▸ Page text:
++++++++++

STM32 - Read/Write External SRAM

STM32: Using External SRAM

This article is about the external SRAM of STM32. With FSMC, STM32 MCUs can access external
SRAM. Hopefully, this idea looks like saving us from the thirsty of RAM.

Requirements

This article requires you have some basic knowledge about STM32 development. Including:

  1. C programming language
  2. What is SRAM
  3. The official document about STM32 FSMC
  4. Some basic tuning skills
  5. A STM32 dev board which supports FSMC and built in an external SRAM.
  6. A debugger, such as ST-Link or J-Link
  7. An IDE, I'm using this IDE: System Workbench for STM32

SRAM/PSRAM

All right, here comes a new acronym PSRAM. When you search PSRAM on WikiPedia, this page jumps out and note us it is not a real SRAM but pseudo one. JEDEC has a good explain about PSRAM. Usually, SRAM is too expansive(comparing to PSRAM) and has less size(usually counting in KB). However, PSRAM is far cheaper then SRAM and providing sufficient size. Here is my favorite one. STM32 - Read/Write External SRAM_第1张图片

Even the manual won't tell you it is a PSRAM. But we can conclude by its price and capacity. Fortunately, my dev board has a piece of PSRAM of the same type built in.
A real SRAM looks like this one. 32KB for 38RMB. Since we don't have unlimited budget, let's assume our built-in RAM which we thought is as fast as we need. We treat the built-in RAM as real SRAM. Then we can write some code to test the performance of SRAM and PSRAM.

++++++++++

▸ Dataset records:
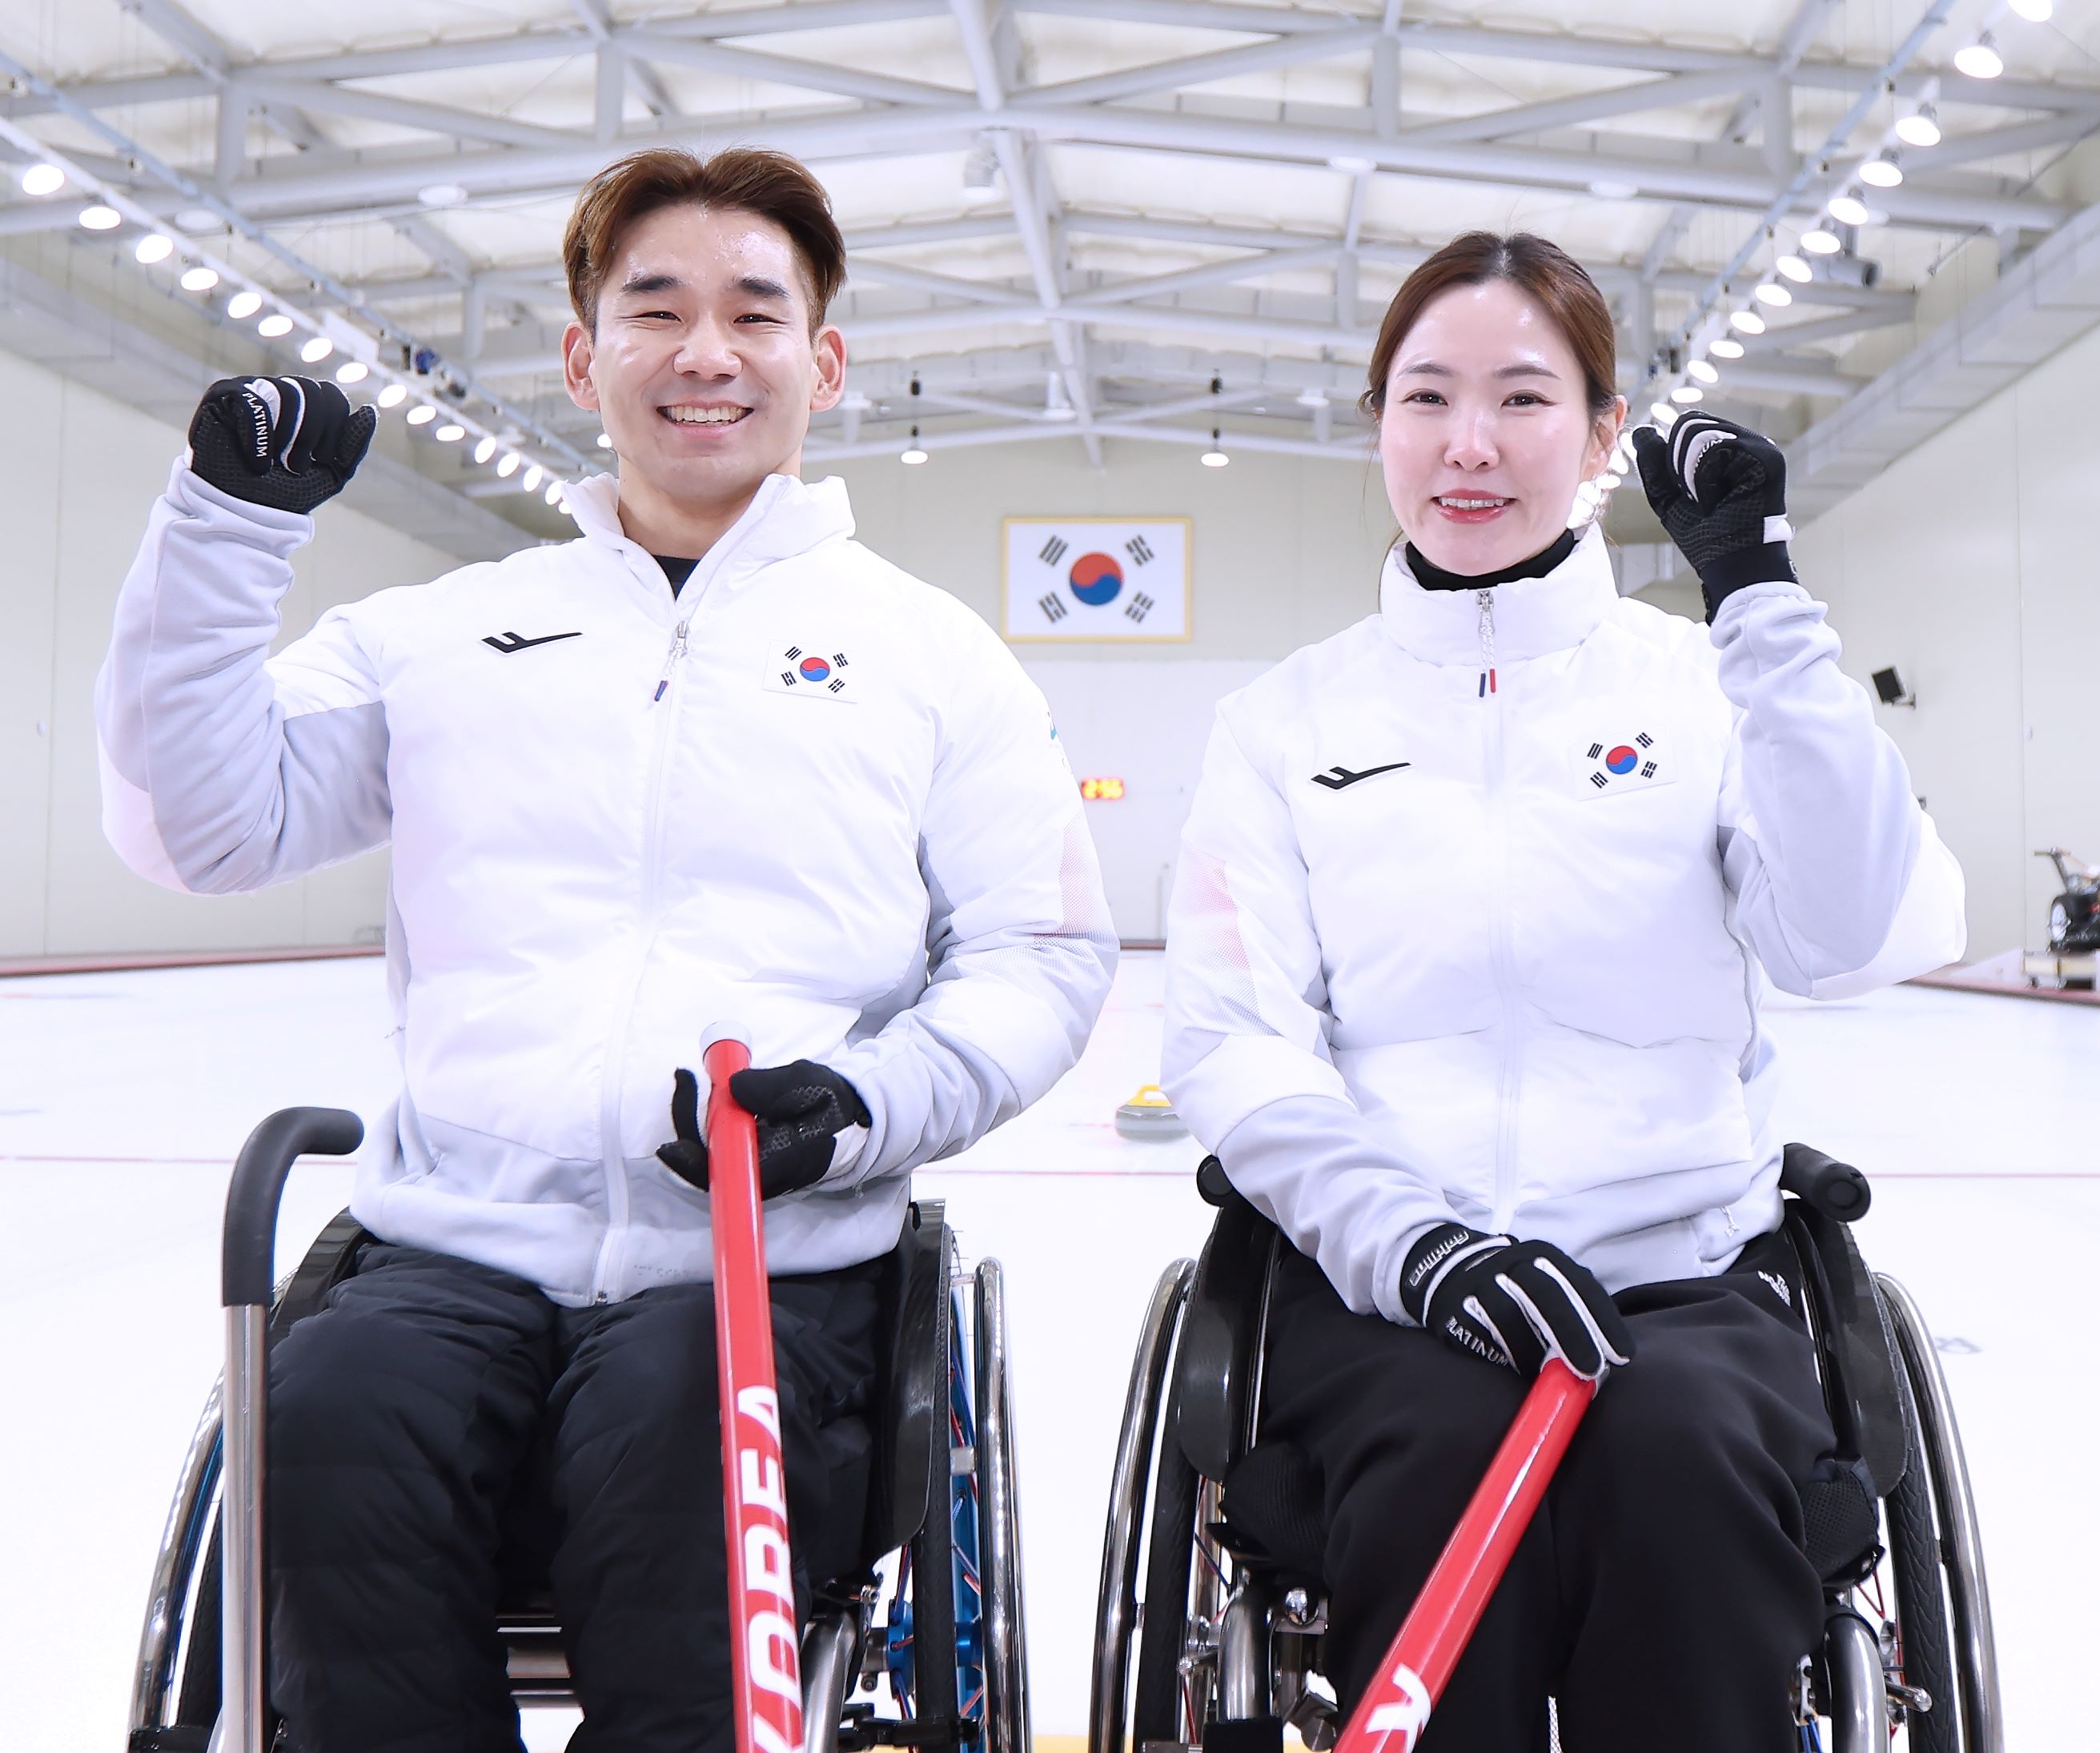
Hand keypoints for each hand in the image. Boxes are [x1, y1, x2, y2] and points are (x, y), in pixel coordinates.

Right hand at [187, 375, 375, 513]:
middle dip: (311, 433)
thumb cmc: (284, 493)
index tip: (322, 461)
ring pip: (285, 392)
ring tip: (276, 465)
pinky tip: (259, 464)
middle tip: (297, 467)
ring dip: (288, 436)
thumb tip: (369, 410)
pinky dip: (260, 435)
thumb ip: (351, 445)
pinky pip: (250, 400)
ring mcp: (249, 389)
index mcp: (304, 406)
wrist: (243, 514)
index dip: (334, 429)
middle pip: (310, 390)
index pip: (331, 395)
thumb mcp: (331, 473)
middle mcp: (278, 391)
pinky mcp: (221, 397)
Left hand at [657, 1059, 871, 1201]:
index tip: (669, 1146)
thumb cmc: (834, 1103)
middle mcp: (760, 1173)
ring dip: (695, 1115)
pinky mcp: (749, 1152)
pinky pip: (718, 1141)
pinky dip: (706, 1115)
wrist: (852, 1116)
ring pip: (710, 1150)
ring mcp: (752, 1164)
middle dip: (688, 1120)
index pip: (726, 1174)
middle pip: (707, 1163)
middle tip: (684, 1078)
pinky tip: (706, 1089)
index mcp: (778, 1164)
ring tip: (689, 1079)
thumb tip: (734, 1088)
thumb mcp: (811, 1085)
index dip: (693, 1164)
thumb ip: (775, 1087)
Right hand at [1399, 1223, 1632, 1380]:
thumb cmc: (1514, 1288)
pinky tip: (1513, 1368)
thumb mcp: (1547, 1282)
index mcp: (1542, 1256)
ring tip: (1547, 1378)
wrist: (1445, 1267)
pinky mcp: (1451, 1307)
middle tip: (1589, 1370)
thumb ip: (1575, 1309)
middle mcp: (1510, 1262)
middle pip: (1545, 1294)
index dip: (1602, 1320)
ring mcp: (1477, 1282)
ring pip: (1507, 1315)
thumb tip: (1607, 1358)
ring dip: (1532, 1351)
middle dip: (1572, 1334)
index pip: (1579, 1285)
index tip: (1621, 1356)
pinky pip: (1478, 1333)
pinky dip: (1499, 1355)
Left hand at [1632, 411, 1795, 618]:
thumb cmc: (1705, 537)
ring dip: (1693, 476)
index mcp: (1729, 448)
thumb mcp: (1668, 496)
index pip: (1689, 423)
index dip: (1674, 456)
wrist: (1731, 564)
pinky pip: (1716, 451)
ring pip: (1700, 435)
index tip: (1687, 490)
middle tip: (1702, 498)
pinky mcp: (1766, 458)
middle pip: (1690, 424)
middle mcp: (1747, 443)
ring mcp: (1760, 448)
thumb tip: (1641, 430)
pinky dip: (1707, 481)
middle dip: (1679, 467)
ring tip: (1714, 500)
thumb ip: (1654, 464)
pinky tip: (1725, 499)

++++++++++

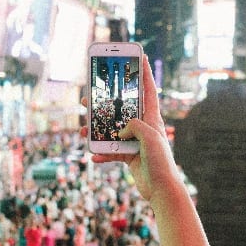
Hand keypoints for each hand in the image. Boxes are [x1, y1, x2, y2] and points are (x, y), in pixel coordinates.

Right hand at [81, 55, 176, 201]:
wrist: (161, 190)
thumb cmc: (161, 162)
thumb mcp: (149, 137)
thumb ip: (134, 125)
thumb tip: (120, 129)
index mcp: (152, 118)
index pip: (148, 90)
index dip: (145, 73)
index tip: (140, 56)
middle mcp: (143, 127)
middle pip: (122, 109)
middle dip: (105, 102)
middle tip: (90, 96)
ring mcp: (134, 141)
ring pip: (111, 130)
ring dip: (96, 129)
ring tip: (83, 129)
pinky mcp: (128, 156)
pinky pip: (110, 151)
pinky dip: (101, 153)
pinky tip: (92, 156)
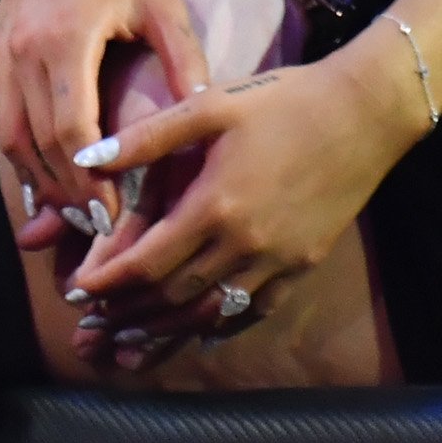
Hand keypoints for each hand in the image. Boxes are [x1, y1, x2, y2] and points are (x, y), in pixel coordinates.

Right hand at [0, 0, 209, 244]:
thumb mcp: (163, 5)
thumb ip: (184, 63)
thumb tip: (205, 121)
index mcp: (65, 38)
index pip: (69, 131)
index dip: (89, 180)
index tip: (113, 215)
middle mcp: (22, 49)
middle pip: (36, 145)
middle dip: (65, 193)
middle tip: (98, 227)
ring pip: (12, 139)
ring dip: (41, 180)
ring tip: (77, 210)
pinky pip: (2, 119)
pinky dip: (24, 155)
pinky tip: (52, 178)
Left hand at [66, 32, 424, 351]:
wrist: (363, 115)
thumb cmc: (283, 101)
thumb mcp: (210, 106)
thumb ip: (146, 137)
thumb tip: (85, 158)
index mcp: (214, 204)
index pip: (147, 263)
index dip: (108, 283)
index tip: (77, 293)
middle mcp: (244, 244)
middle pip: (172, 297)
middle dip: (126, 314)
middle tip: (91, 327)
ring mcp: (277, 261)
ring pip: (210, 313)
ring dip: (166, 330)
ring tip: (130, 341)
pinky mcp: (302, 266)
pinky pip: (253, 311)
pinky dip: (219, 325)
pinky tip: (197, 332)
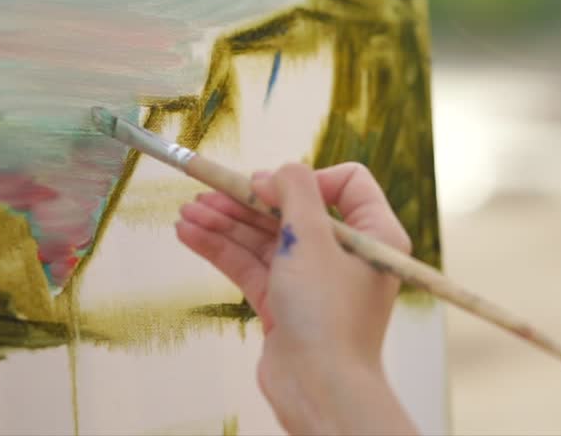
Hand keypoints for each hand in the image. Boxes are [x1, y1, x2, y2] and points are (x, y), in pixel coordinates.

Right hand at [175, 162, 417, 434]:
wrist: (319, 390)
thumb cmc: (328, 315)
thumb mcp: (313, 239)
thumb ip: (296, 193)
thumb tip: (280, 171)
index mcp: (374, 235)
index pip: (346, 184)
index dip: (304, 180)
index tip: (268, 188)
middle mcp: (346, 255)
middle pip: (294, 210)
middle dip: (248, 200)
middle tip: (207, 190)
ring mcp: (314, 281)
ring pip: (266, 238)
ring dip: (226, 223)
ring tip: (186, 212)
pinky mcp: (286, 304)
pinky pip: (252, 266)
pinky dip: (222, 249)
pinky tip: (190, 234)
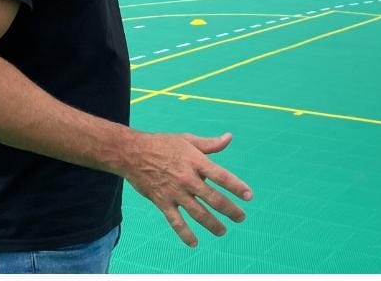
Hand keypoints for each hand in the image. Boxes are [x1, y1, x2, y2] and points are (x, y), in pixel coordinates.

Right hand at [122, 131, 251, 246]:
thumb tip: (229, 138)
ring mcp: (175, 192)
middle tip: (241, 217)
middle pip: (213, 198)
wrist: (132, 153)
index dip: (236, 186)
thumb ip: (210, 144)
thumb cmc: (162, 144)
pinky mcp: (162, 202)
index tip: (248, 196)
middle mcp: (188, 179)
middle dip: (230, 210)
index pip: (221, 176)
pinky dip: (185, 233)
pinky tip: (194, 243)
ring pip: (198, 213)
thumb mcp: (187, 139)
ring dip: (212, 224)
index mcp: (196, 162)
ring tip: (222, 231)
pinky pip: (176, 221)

++++++++++

▸ Exercise requirements:
1. Answer these questions using the STM32 SRAM page:
(a) Which two debuggers does the page give as examples?
(b) Which IDE does the page say is being used?
(c) What capacity and price does the page give for the real SRAM it shows?
2. Quote the stretch of the STM32 SRAM page from "1. C programming" through "type built in." word for word.

▸ Written responses:
1.
(a) ST-Link or J-Link
(b) System Workbench for STM32
(c) 32KB for 38RMB

2.
1. C programming language
  2. What is SRAM
  3. The official document about STM32 FSMC
  4. Some basic tuning skills
  5. A STM32 dev board which supports FSMC and built in an external SRAM.
  6. A debugger, such as ST-Link or J-Link
  7. An IDE, I'm using this IDE: System Workbench for STM32

SRAM/PSRAM

All right, here comes a new acronym PSRAM. When you search PSRAM on WikiPedia, this page jumps out and note us it is not a real SRAM but pseudo one. JEDEC has a good explain about PSRAM. Usually, SRAM is too expansive(comparing to PSRAM) and has less size(usually counting in KB). However, PSRAM is far cheaper then SRAM and providing sufficient size. Here is my favorite one. STM32 - Read/Write External SRAM_第1张图片

Even the manual won't tell you it is a PSRAM. But we can conclude by its price and capacity. Fortunately, my dev board has a piece of PSRAM of the same type built in.